(Saved entries)
□ □ □ □ □

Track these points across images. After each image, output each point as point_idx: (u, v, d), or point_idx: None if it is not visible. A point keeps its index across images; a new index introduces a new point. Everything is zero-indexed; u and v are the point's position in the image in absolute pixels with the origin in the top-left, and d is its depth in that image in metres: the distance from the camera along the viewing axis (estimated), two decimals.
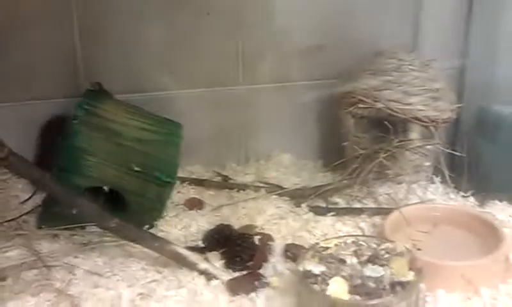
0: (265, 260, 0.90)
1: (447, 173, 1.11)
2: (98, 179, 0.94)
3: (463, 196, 1.10)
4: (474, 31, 1.27)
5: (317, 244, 0.83)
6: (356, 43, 1.25)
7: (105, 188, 0.95)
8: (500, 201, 1.05)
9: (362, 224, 1.01)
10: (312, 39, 1.25)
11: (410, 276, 0.74)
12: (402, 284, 0.73)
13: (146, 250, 0.89)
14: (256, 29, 1.21)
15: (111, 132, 0.97)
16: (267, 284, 0.84)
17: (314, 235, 0.98)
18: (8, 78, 1.13)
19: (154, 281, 0.84)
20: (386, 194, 1.08)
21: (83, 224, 0.96)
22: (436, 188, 1.11)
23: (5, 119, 1.11)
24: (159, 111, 1.09)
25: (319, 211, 1.05)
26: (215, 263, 0.89)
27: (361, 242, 0.83)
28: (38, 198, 1.07)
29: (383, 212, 1.00)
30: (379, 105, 1.07)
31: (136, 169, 0.95)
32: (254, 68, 1.23)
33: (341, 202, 1.09)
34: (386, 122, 1.05)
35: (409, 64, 1.11)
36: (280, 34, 1.23)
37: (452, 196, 1.10)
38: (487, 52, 1.24)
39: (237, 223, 1.01)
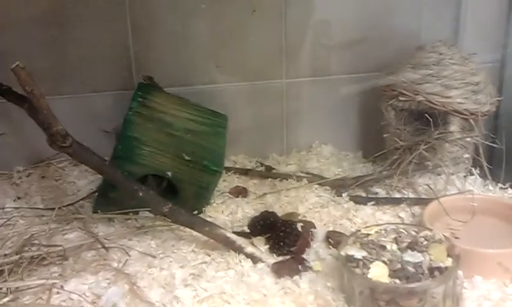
0: (308, 246, 0.95)
1: (485, 164, 1.13)
2: (151, 167, 1.00)
3: (501, 188, 1.12)
4: None
5: (359, 230, 0.87)
6: (398, 37, 1.28)
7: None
8: None
9: (402, 214, 1.04)
10: (353, 34, 1.29)
11: (448, 262, 0.78)
12: (440, 270, 0.76)
13: (195, 234, 0.95)
14: (299, 24, 1.25)
15: (162, 122, 1.03)
16: (310, 268, 0.88)
17: (355, 223, 1.02)
18: (69, 73, 1.21)
19: (204, 262, 0.90)
20: (426, 184, 1.11)
21: (136, 210, 1.02)
22: (474, 180, 1.13)
23: (66, 110, 1.18)
24: (206, 104, 1.14)
25: (359, 200, 1.09)
26: (260, 247, 0.94)
27: (401, 230, 0.86)
28: (94, 185, 1.15)
29: (422, 202, 1.04)
30: (419, 98, 1.10)
31: (187, 158, 1.00)
32: (297, 62, 1.28)
33: (381, 192, 1.13)
34: (426, 114, 1.08)
35: (450, 58, 1.13)
36: (321, 28, 1.27)
37: (491, 187, 1.12)
38: None
39: (280, 211, 1.06)
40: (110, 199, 1.01)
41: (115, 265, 0.89)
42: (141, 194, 0.89)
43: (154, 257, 0.91)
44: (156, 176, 1.01)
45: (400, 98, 1.13)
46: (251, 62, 1.26)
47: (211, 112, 1.10)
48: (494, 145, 1.12)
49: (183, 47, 1.22)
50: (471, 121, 1.11)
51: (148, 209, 0.97)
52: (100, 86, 1.22)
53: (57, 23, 1.18)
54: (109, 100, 1.22)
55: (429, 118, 1.06)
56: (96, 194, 1.06)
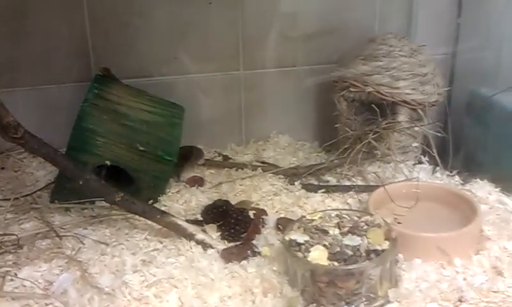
0: (258, 232, 0.98)
1: (434, 152, 1.17)
2: (105, 157, 1.02)
3: (449, 175, 1.16)
4: (465, 18, 1.32)
5: (304, 216, 0.91)
6: (353, 29, 1.32)
7: (108, 162, 1.02)
8: (482, 179, 1.11)
9: (350, 200, 1.08)
10: (310, 26, 1.32)
11: (385, 245, 0.82)
12: (377, 252, 0.80)
13: (149, 223, 0.97)
14: (256, 16, 1.28)
15: (118, 113, 1.05)
16: (259, 253, 0.92)
17: (305, 210, 1.05)
18: (26, 65, 1.22)
19: (156, 249, 0.93)
20: (374, 172, 1.15)
21: (93, 199, 1.04)
22: (423, 168, 1.17)
23: (25, 102, 1.21)
24: (164, 95, 1.16)
25: (310, 188, 1.12)
26: (212, 234, 0.97)
27: (344, 215, 0.90)
28: (52, 175, 1.17)
29: (370, 189, 1.07)
30: (368, 89, 1.13)
31: (141, 148, 1.03)
32: (254, 53, 1.30)
33: (332, 180, 1.16)
34: (373, 105, 1.12)
35: (399, 50, 1.16)
36: (278, 20, 1.30)
37: (439, 174, 1.16)
38: (477, 37, 1.30)
39: (234, 199, 1.09)
40: (67, 189, 1.03)
41: (68, 252, 0.92)
42: (91, 184, 0.91)
43: (107, 245, 0.94)
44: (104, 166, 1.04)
45: (351, 89, 1.17)
46: (209, 54, 1.28)
47: (168, 103, 1.12)
48: (438, 134, 1.16)
49: (141, 39, 1.24)
50: (419, 111, 1.15)
51: (103, 198, 0.99)
52: (59, 78, 1.23)
53: (14, 15, 1.19)
54: (68, 92, 1.23)
55: (376, 108, 1.10)
56: (54, 184, 1.08)
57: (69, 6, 1.19)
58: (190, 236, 0.93)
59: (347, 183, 1.14)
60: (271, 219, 1.02)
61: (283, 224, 0.98)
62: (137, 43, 1.24)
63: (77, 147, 1.01)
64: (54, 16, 1.19)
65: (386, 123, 1.13)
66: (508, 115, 1.14)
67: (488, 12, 1.26)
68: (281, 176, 1.18)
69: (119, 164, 1.03)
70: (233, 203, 1.07)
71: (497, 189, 1.08)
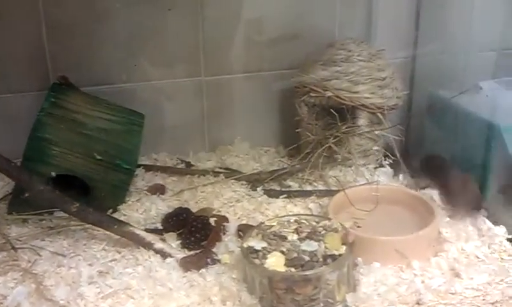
0: (219, 240, 0.97)
1: (396, 155, 1.18)
2: (62, 167, 1.00)
3: (410, 178, 1.17)
4: (424, 22, 1.34)
5: (263, 223, 0.91)
6: (316, 34, 1.32)
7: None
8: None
9: (311, 205, 1.08)
10: (272, 31, 1.31)
11: (342, 250, 0.82)
12: (334, 257, 0.80)
13: (108, 233, 0.96)
14: (216, 22, 1.27)
15: (75, 122, 1.03)
16: (219, 261, 0.91)
17: (267, 216, 1.05)
18: None
19: (113, 260, 0.92)
20: (335, 177, 1.15)
21: (51, 210, 1.03)
22: (384, 171, 1.18)
23: None
24: (125, 102, 1.15)
25: (272, 194, 1.12)
26: (171, 243, 0.96)
27: (302, 221, 0.90)
28: (10, 186, 1.14)
29: (331, 193, 1.08)
30: (328, 94, 1.14)
31: (98, 157, 1.01)
32: (215, 59, 1.29)
33: (294, 185, 1.16)
34: (331, 110, 1.12)
35: (358, 55, 1.17)
36: (239, 26, 1.29)
37: (400, 178, 1.17)
38: (435, 41, 1.31)
39: (195, 206, 1.08)
40: (24, 200, 1.00)
41: (24, 265, 0.90)
42: (45, 195, 0.89)
43: (64, 256, 0.92)
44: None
45: (311, 95, 1.17)
46: (170, 60, 1.27)
47: (126, 110, 1.11)
48: (397, 137, 1.17)
49: (100, 46, 1.22)
50: (378, 114, 1.16)
51: (58, 208, 0.98)
52: (16, 87, 1.20)
53: None
54: (26, 101, 1.20)
55: (334, 113, 1.11)
56: (11, 195, 1.06)
57: (25, 12, 1.17)
58: (148, 246, 0.92)
59: (309, 188, 1.14)
60: (232, 226, 1.01)
61: (244, 231, 0.98)
62: (96, 51, 1.23)
63: (32, 157, 0.99)
64: (10, 24, 1.17)
65: (346, 128, 1.13)
66: (466, 116, 1.15)
67: (446, 16, 1.28)
68: (244, 183, 1.17)
69: (76, 173, 1.01)
70: (194, 210, 1.06)
71: None
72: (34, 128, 1.00)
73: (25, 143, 1.00)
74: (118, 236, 0.95)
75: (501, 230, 0.98)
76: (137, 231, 0.93)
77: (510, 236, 0.96)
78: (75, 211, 0.91)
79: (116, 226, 0.92)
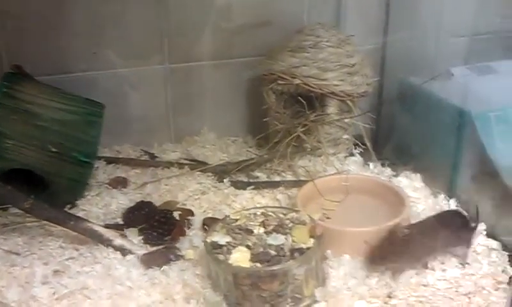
0: (183, 234, 0.93)
1: (366, 144, 1.15)
2: (16, 161, 0.95)
3: (381, 166, 1.14)
4: (394, 7, 1.31)
5: (228, 216, 0.87)
6: (285, 20, 1.28)
7: None
8: (412, 169, 1.10)
9: (279, 196, 1.05)
10: (240, 17, 1.27)
11: (310, 243, 0.78)
12: (301, 251, 0.77)
13: (66, 229, 0.91)
14: (179, 8, 1.22)
15: (29, 114, 0.98)
16: (182, 257, 0.87)
17: (233, 208, 1.01)
18: None
19: (71, 258, 0.87)
20: (305, 167, 1.12)
21: (5, 206, 0.97)
22: (354, 160, 1.15)
23: None
24: (85, 92, 1.09)
25: (239, 185, 1.08)
26: (133, 239, 0.92)
27: (269, 213, 0.86)
28: None
29: (300, 184, 1.04)
30: (296, 81, 1.10)
31: (53, 150, 0.96)
32: (179, 46, 1.24)
33: (262, 176, 1.12)
34: (299, 97, 1.08)
35: (326, 41, 1.13)
36: (204, 12, 1.24)
37: (371, 166, 1.14)
38: (405, 27, 1.28)
39: (158, 200, 1.04)
40: None
41: None
42: None
43: (18, 254, 0.87)
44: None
45: (279, 82, 1.12)
46: (131, 47, 1.21)
47: (84, 100, 1.05)
48: (367, 125, 1.14)
49: (58, 34, 1.16)
50: (348, 102, 1.13)
51: (11, 204, 0.93)
52: None
53: None
54: None
55: (302, 101, 1.07)
56: None
57: None
58: (107, 242, 0.88)
59: (277, 178, 1.10)
60: (197, 220, 0.98)
61: (209, 225, 0.94)
62: (53, 38, 1.16)
63: None
64: None
65: (315, 116, 1.10)
66: (438, 103, 1.13)
67: (416, 1, 1.25)
68: (210, 174, 1.13)
69: (31, 167, 0.95)
70: (157, 204, 1.02)
71: (424, 181, 1.08)
72: None
73: None
74: (75, 233, 0.90)
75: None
76: (96, 227, 0.88)
77: (483, 227, 0.94)
78: (28, 207, 0.86)
79: (72, 222, 0.87)
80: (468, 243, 0.87)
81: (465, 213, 0.92)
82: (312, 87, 1.09)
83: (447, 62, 1.18)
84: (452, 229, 0.86)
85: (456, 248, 0.87)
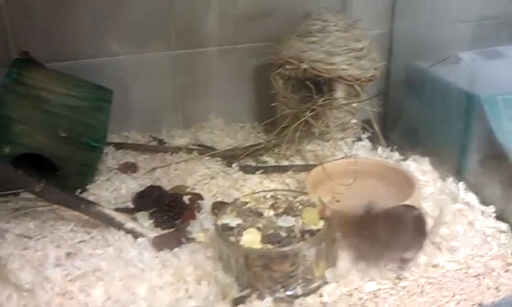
0: (193, 218, 0.94)
1: (374, 128, 1.16)
2: (26, 146, 0.95)
3: (389, 151, 1.14)
4: None
5: (237, 199, 0.87)
6: (290, 5, 1.28)
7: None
8: (421, 154, 1.10)
9: (288, 180, 1.05)
10: (248, 4, 1.27)
11: (320, 225, 0.79)
12: (311, 232, 0.77)
13: (77, 213, 0.91)
14: None
15: (38, 99, 0.98)
16: (193, 239, 0.88)
17: (242, 193, 1.01)
18: None
19: (82, 241, 0.87)
20: (313, 151, 1.12)
21: (17, 191, 0.98)
22: (362, 145, 1.15)
23: None
24: (92, 78, 1.09)
25: (248, 170, 1.09)
26: (143, 222, 0.92)
27: (279, 196, 0.87)
28: None
29: (308, 168, 1.04)
30: (304, 65, 1.10)
31: (63, 134, 0.96)
32: (186, 32, 1.25)
33: (270, 160, 1.13)
34: (307, 82, 1.08)
35: (334, 25, 1.13)
36: None
37: (379, 150, 1.14)
38: (413, 11, 1.28)
39: (168, 184, 1.04)
40: None
41: None
42: (5, 175, 0.84)
43: (30, 238, 0.88)
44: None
45: (287, 67, 1.13)
46: (139, 33, 1.22)
47: (93, 86, 1.06)
48: (375, 110, 1.14)
49: (65, 19, 1.16)
50: (356, 86, 1.13)
51: (22, 189, 0.93)
52: None
53: None
54: None
55: (310, 85, 1.07)
56: None
57: None
58: (119, 226, 0.88)
59: (286, 163, 1.11)
60: (206, 204, 0.98)
61: (218, 208, 0.94)
62: (61, 25, 1.17)
63: None
64: None
65: (323, 100, 1.10)
66: (446, 87, 1.13)
67: None
68: (219, 159, 1.13)
69: (40, 152, 0.96)
70: (167, 188, 1.02)
71: (432, 164, 1.08)
72: None
73: None
74: (87, 217, 0.91)
75: (481, 202, 0.96)
76: (107, 211, 0.89)
77: (492, 209, 0.94)
78: (39, 191, 0.86)
79: (84, 206, 0.88)
80: (417, 248, 0.81)
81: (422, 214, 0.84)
82: (319, 71, 1.09)
83: (454, 47, 1.18)
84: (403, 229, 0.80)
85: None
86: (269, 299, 0.74)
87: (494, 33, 1.21)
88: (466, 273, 0.82)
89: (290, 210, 0.82)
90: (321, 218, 0.80)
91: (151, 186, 1.02)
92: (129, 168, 1.11)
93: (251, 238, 0.76)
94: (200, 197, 1.00)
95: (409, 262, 0.81)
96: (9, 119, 0.95)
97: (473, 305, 0.82)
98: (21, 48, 1.08)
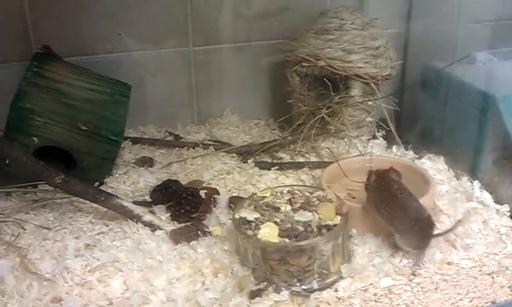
0: (209, 212, 0.95)
1: (390, 126, 1.16)
2: (46, 138, 0.97)
3: (404, 149, 1.15)
4: None
5: (255, 194, 0.88)
6: (307, 3, 1.28)
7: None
8: (436, 153, 1.10)
9: (303, 177, 1.06)
10: (262, 1, 1.28)
11: (336, 220, 0.79)
12: (328, 227, 0.78)
13: (95, 206, 0.93)
14: None
15: (59, 92, 1.00)
16: (209, 233, 0.89)
17: (258, 188, 1.02)
18: None
19: (101, 233, 0.89)
20: (328, 148, 1.13)
21: (36, 183, 0.99)
22: (377, 143, 1.16)
23: None
24: (110, 73, 1.10)
25: (263, 166, 1.10)
26: (161, 215, 0.93)
27: (296, 191, 0.88)
28: None
29: (324, 165, 1.05)
30: (321, 63, 1.11)
31: (83, 128, 0.98)
32: (204, 29, 1.25)
33: (286, 157, 1.14)
34: (325, 79, 1.09)
35: (351, 23, 1.14)
36: None
37: (394, 149, 1.14)
38: (430, 11, 1.28)
39: (185, 179, 1.06)
40: (7, 173, 0.97)
41: (7, 238, 0.87)
42: (28, 166, 0.86)
43: (49, 229, 0.89)
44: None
45: (303, 64, 1.13)
46: (156, 30, 1.23)
47: (112, 80, 1.07)
48: (391, 108, 1.14)
49: (84, 15, 1.17)
50: (372, 84, 1.13)
51: (43, 180, 0.95)
52: None
53: None
54: (8, 72, 1.15)
55: (327, 82, 1.08)
56: None
57: None
58: (137, 218, 0.89)
59: (301, 159, 1.12)
60: (223, 198, 0.99)
61: (235, 203, 0.95)
62: (80, 20, 1.18)
63: (15, 127, 0.96)
64: None
65: (339, 98, 1.11)
66: (461, 87, 1.13)
67: None
68: (234, 155, 1.14)
69: (61, 144, 0.97)
70: (183, 183, 1.04)
71: (447, 163, 1.08)
72: (16, 98, 0.96)
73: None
74: (105, 209, 0.92)
75: (495, 201, 0.96)
76: (125, 203, 0.90)
77: (506, 208, 0.94)
78: (60, 183, 0.88)
79: (102, 198, 0.89)
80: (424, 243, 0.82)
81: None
82: (336, 69, 1.10)
83: (470, 47, 1.18)
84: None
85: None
86: (285, 293, 0.75)
87: (510, 34, 1.21)
88: (480, 271, 0.83)
89: (307, 205, 0.83)
90: (337, 213, 0.81)
91: (168, 180, 1.03)
92: (146, 162, 1.12)
93: (268, 232, 0.77)
94: (216, 191, 1.01)
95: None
96: (30, 112, 0.96)
97: (487, 303, 0.83)
98: (42, 42, 1.10)
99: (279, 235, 0.77)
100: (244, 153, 1.14)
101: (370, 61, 1.12)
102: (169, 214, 0.94)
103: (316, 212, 0.81)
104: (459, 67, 1.14)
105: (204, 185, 1.04)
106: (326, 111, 1.09)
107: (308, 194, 0.87)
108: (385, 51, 1.15)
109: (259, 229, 0.78)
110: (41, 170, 0.87)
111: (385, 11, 1.31)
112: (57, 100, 0.99)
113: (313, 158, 1.11)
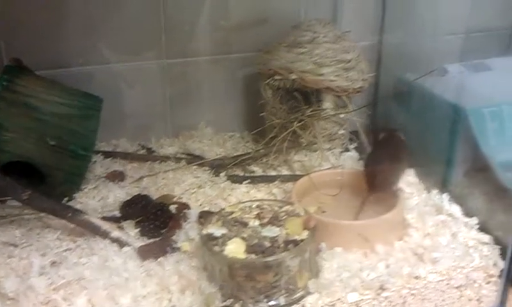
0: (179, 227, 0.94)
1: (364, 140, 1.16)
2: (14, 154, 0.96)
3: None
4: (391, 4, 1.32)
5: (223, 209, 0.88)
6: (281, 16, 1.29)
7: None
8: (410, 166, 1.11)
9: (275, 190, 1.06)
10: (237, 14, 1.28)
11: (304, 235, 0.79)
12: (295, 242, 0.78)
13: (64, 221, 0.92)
14: (178, 3, 1.23)
15: (28, 107, 0.99)
16: (178, 249, 0.88)
17: (229, 202, 1.02)
18: None
19: (68, 249, 0.88)
20: (300, 161, 1.13)
21: (3, 199, 0.98)
22: (350, 155, 1.16)
23: None
24: (83, 86, 1.10)
25: (235, 179, 1.09)
26: (129, 231, 0.93)
27: (264, 206, 0.87)
28: None
29: (296, 178, 1.05)
30: (293, 76, 1.11)
31: (51, 142, 0.97)
32: (177, 42, 1.25)
33: (258, 170, 1.13)
34: (296, 93, 1.09)
35: (323, 36, 1.14)
36: (203, 8, 1.25)
37: None
38: (403, 24, 1.29)
39: (155, 193, 1.05)
40: None
41: None
42: None
43: (16, 246, 0.88)
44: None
45: (276, 77, 1.13)
46: (129, 42, 1.22)
47: (82, 94, 1.06)
48: (361, 121, 1.15)
49: (56, 28, 1.17)
50: (344, 97, 1.14)
51: (9, 196, 0.94)
52: None
53: None
54: None
55: (298, 96, 1.08)
56: None
57: None
58: (105, 234, 0.89)
59: (273, 173, 1.11)
60: (193, 213, 0.98)
61: (205, 218, 0.95)
62: (51, 33, 1.17)
63: None
64: None
65: (311, 111, 1.11)
66: (432, 99, 1.14)
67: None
68: (207, 168, 1.14)
69: (29, 160, 0.96)
70: (154, 197, 1.03)
71: (418, 176, 1.09)
72: None
73: None
74: (73, 225, 0.91)
75: (465, 214, 0.97)
76: (93, 220, 0.89)
77: (475, 221, 0.95)
78: (26, 199, 0.87)
79: (70, 214, 0.88)
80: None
81: None
82: (308, 82, 1.10)
83: (442, 59, 1.19)
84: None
85: None
86: None
87: (481, 46, 1.23)
88: (448, 284, 0.83)
89: (275, 220, 0.83)
90: (305, 228, 0.80)
91: (138, 195, 1.02)
92: (117, 176, 1.11)
93: (235, 248, 0.77)
94: (186, 206, 1.00)
95: None
96: None
97: None
98: (13, 55, 1.09)
99: (246, 251, 0.77)
100: (217, 167, 1.14)
101: (341, 74, 1.12)
102: (138, 230, 0.93)
103: (283, 227, 0.81)
104: (430, 79, 1.15)
105: (175, 199, 1.03)
106: (298, 124, 1.09)
107: (276, 208, 0.86)
108: (357, 64, 1.15)
109: (226, 245, 0.78)
110: (8, 186, 0.86)
111: (358, 23, 1.32)
112: (26, 115, 0.98)
113: (286, 172, 1.11)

□ □ □ □ □

_About this task_
Please repeat exactly the data above from its first line to the line that contains "24: (159, 111, 1.09)", inclusive, and leave every picture out.

_Written answer_
Track these points across images. After each image, output each point as point_idx: (u, v, d), or point_idx: None if it is not visible. A point keeps its index across images; a new index introduces a new point. Everything is zero-indexed; u and v are the point's position in the image in absolute pixels with the origin in the top-left, and d is its depth in that image in metres: the distance from the camera along the viewing axis (estimated), two decimals.
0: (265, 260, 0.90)
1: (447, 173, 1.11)
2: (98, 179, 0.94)
3: (463, 196, 1.10)
4: (474, 31, 1.27)
5: (317, 244, 0.83)
6: (356, 43, 1.25)
7: (105, 188, 0.95)
8: (500, 201, 1.05)
9: (362, 224, 1.01)
10: (312, 39, 1.25)
11: (410, 276, 0.74)
12: (402, 284, 0.73)
13: (146, 250, 0.89)
14: (256, 29, 1.21)
15: (111, 132, 0.97)
16: (267, 284, 0.84)
17: (314, 235, 0.98)
18: (8, 78, 1.13)
19: (154, 281, 0.84)
20: (386, 194, 1.08)
21: (83, 224, 0.96)
22: (436, 188, 1.11)
23: (5, 119, 1.11)
24: (159, 111, 1.09)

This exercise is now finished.